THE PROBLEM:
Where the listing below has a line with "RecYds, Travis Kelce: 455 -> 1336", write out exactly that line and every line after it, stopping after the line with "RushingYds, Alvin Kamara: 883 -> 706".

INFORMATION SUPPLIED:

+ + +

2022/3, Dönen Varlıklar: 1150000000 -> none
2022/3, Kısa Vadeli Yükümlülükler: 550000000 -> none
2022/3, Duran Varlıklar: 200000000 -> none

+ + +

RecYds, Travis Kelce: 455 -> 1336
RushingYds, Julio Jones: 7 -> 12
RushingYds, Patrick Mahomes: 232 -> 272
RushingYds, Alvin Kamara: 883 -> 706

+ + +

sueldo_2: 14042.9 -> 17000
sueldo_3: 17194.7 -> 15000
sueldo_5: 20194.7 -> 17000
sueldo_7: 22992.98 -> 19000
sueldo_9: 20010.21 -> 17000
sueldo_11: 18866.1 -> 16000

+ + +

ANSWER TO THE PROBLEM:
RecYds, Travis Kelce: 455 -> 1336
RushingYds, Julio Jones: 7 -> 12
RushingYds, Patrick Mahomes: 232 -> 272
RushingYds, Alvin Kamara: 883 -> 706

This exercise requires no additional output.